The Turnbull government may be becoming increasingly vague as to what it intends to do on tax reform, but business and unions have tried to reignite the process.
The Business Council of Australia wants lower personal and company income tax rates which would help to boost the economy by billions of dollars over the next decade.
In a new discussion paper it calls for the company tax rate to be cut immediately from 30 per cent to 28.5 per cent for all businesses - not just small firms - and a further reduction to 25 per cent over the next five years.
It says there must be an initial focus on low and middle income earners who are affected by bracket creep, who will be pushed into higher tax brackets just through wage inflation.
"Australia is talking about the tax system because it is one controllable factor in a volatile, unpredictable global economy," the council's president Catherine Livingstone says, presenting the paper to the Committee for Economic Development of Australia.
She said taxation can either accelerate or impede growth.
"In our case it is increasingly an impediment with an unsustainably high personal income tax burden and an uncompetitive company income tax rate."

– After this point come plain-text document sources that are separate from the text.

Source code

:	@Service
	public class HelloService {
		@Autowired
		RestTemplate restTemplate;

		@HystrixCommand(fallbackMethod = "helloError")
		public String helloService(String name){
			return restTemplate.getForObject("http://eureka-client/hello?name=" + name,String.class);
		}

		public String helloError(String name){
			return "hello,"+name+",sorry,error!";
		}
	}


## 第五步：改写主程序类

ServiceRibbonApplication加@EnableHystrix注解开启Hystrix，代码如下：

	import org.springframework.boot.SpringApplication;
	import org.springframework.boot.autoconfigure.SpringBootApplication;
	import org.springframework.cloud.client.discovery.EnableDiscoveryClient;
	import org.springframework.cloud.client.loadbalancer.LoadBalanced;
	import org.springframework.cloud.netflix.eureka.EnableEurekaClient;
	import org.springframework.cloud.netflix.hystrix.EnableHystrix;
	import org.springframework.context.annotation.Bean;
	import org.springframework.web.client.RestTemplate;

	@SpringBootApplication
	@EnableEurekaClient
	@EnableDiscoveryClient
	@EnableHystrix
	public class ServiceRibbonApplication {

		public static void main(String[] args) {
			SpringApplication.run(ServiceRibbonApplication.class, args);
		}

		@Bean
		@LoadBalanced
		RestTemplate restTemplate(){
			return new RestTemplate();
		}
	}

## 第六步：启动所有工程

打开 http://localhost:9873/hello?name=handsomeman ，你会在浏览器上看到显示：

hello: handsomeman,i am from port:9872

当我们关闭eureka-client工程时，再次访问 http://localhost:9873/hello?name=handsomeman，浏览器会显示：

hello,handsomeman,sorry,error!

Cutting the company tax rate would boost the economy by $9 billion over the next decade and budget revenues by $2 billion, the council says.

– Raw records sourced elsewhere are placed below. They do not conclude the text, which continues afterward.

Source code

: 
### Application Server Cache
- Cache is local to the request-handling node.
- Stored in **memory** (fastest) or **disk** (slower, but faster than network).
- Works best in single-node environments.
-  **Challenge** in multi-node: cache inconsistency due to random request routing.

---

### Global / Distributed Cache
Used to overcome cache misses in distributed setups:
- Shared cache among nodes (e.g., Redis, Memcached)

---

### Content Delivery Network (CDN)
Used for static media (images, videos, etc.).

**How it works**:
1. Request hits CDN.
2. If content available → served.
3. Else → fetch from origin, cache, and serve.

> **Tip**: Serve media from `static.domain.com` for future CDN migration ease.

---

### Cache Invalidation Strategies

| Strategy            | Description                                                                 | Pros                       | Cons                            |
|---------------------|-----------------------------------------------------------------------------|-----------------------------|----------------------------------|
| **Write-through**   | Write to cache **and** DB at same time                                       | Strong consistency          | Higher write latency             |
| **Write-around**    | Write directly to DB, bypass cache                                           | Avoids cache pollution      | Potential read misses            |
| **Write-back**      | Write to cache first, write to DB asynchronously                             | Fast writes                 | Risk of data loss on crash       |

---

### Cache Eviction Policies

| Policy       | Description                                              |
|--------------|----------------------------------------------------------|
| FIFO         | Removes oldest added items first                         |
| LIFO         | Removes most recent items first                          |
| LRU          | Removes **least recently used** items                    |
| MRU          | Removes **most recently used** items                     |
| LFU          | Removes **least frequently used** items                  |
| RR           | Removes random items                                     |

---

In a separate paper, the ACTU calls for a reduction in generous tax concessions and deductions, such as negative gearing, capital gains tax and the treatment of superannuation that benefits the wealthy.
It wants to introduce a "fair tax contribution" that would ensure rich individuals pay a minimum amount of tax and a greater transparency of tax reporting by companies with an annual turnover of more than $100 million while reducing the complexity of state and federal taxes.
"Our current tax system is simply not fair and needs to be fixed," ACTU president Ged Kearney says.
Shadow treasurer Chris Bowen said Labor has clearly led the tax debate with plans to roll back capital gains tax discount, and negative gearing and super tax concessions.
"After two and half years in office, and six months of a new prime minister and treasurer, here we are on the eve of a budget and an election and we still have a government with no economic leadership or a tax policy to speak of," he told AAP.